Open-Source Instant Transfer of Trillion-Parameter Models Between Training and Inference
Jiadong Guo
Last year I started working on RL infrastructure. The system at the time required going through disk to update inference parameters — as you can imagine, the update speed was abysmal. Inference units competed for disk bandwidth until other parts of the system crashed. That's when I read Lequn's “Explorations in Cross-Machine Instant RL Model Parameter Updates” and was blown away. Since I'm not great at building wheels from scratch (couldn't hand-roll a new RDMA communication library), I figured that mounting existing wheels and contributing to the open-source community was still making a difference.
Six months later, our final results show we can transfer a 512-GPU, 1T Kimi FP8 model in 7 seconds, and a 744B BF16 GLM5 model in 8.5 seconds on H100s with InfiniBand — roughly 7x faster than previous open-source solutions. We support all mainstream open-source models and parallelism configurations on both sides. Note that this 7 seconds includes the entire time from pausing the inference engine to resuming generation — the total RL training stall time.
Core code and usage: Miles P2P Implementation | SGLang Introduction | SGLang-Miles Implementation
Designing the Transfer Logic
Lequn's system design pursues ultimate performance — by implementing a new low-level RDMA transfer library, seeking optimal one-to-one weight-level mappings to adapt transfer strategies between FSDP and inference engines, supporting Qwen3 and Kimi. Our goal was to reuse existing low-level libraries as much as possible, support multiple training backends (Megatron/FSDP), and cover as many open-source models, parallelism, and quantization settings as possible.
The current UpdateWeightFromDistributed implementation relies on NCCL broadcast primitives formed between each PP group's head rank and all inference ranks. On the source side, all nodes first participate in TP and EP dimension all-gathers, producing aggregated weights at each PP rank's head rank. These weights are then converted to HF format. Subsequently, the head rank broadcasts complete HF weights to each engine rank via the update_weight_from_distributed API.

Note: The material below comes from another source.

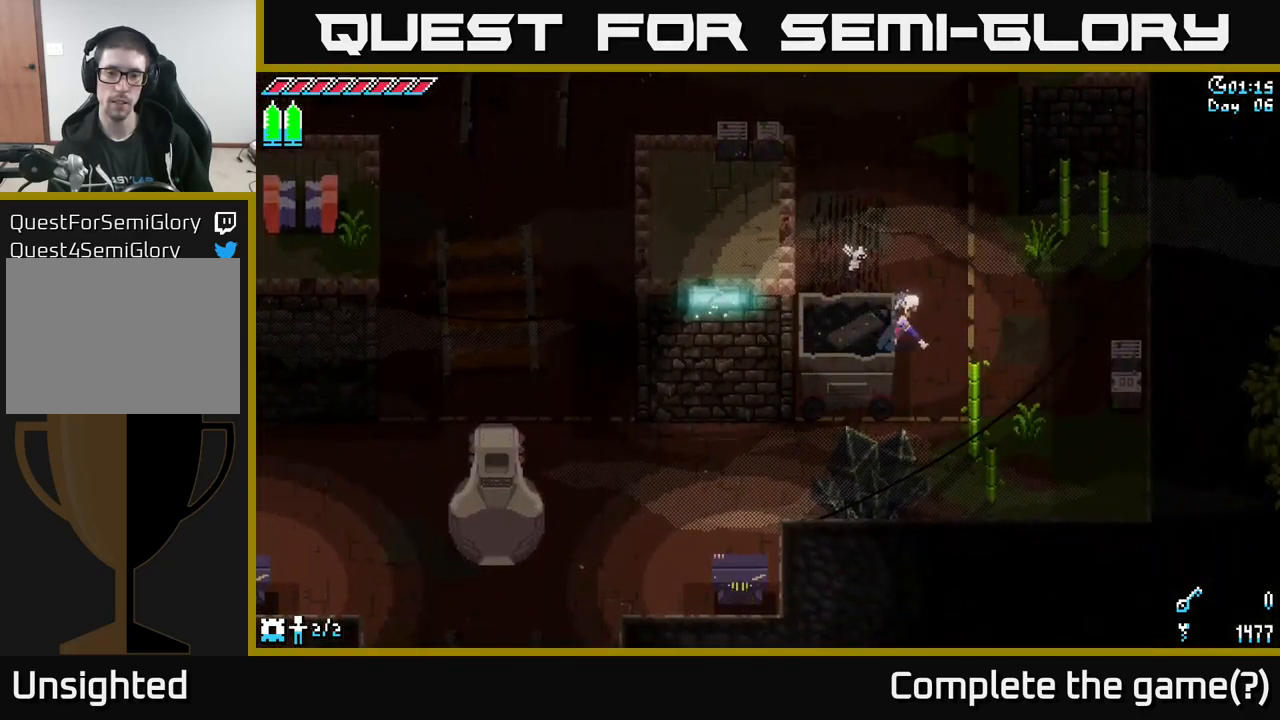
{"buttons": ["X"], "left_stick": "down", "right_stick": "center", "events": [[133, "left_stick", "down"]]}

The current NCCL broadcast-based solution has the following problems:
- Redundancy: The same data is sent repeatedly across the network.
- Inactivity: Most training-side ranks are idle during transfer.
- Rigidity: NCCL communication groups cannot be updated once defined.
On the other hand, by using HuggingFace full weights as the sole interface, the specific parallelism modes on both sides can be fully abstracted away.
We then thought of SGLang's remote fork — a mechanism for remote weight loading. Its transport layer uses Transfer Engine to support RDMA communication. Memory/VRAM addresses registered with Transfer Engine can be directly transferred over the network via RDMA, bypassing kernel cache and CPU intermediaries.
Design Proposal 1: Replace NCCL with RDMA

The simplest strategy is to replace the transfer strategy without changing any existing logic. During each bucketed transfer, after the all-gather, transfer the entire HuggingFace weights to the inference side via P2P. This solves inactivity and rigidity, but doesn't solve redundancy — and registering VRAM is expensive, needing re-registration on every transfer.
Design Proposal 2: Build an Inference Engine Replica on the Training Side

By reusing the remote instance weight info interface and pre-allocating an inference engine model replica on the training side, we only need to transfer the weights the inference engine actually needs, register once, and easily add new engines. This solves all three problems!
model_parallelism_info = engine.get_parallelism_config(rank)
with ParallelismContext(RankParallelismConfig.from_dict(model_parallelism_info)):
model_replica = get_model(
model_config=model_config,
load_config=load_config,
device_config=device_config,
)Training-Inference Mapping

Given: Every inference engine must receive all weights.
Find: How to satisfy this with the minimum number of engine replicas per training node?
Answer: Map each training rank to its target inference engine ranks using load-balanced round-robin assignment.
Exercise: Suppose training pp=4, with 32 training ranks and 2 SGLang engine instances (16 ranks each). How many engine replicas does each training node need?
Answer: Two replicas per training node. After all-gather, each PP group has 8 source ranks mapped to all 32 target ranks via round-robin. On training rank 0, one replica sends to ranks 0 & 16, the other to ranks 1 & 17.
Weight Mapping and Pipeline Updates
We built ParameterMapper in SGLang to independently parse mapping relationships:
sglang_name, shard_id, num_shards, expert_id, num_local_experts = parameter_mapper.map(hf_tensor)Only when all shards and all local experts are fully updated can we send that SGLang weight. Tasks are submitted to a ThreadPool where Transfer Engine releases the GIL.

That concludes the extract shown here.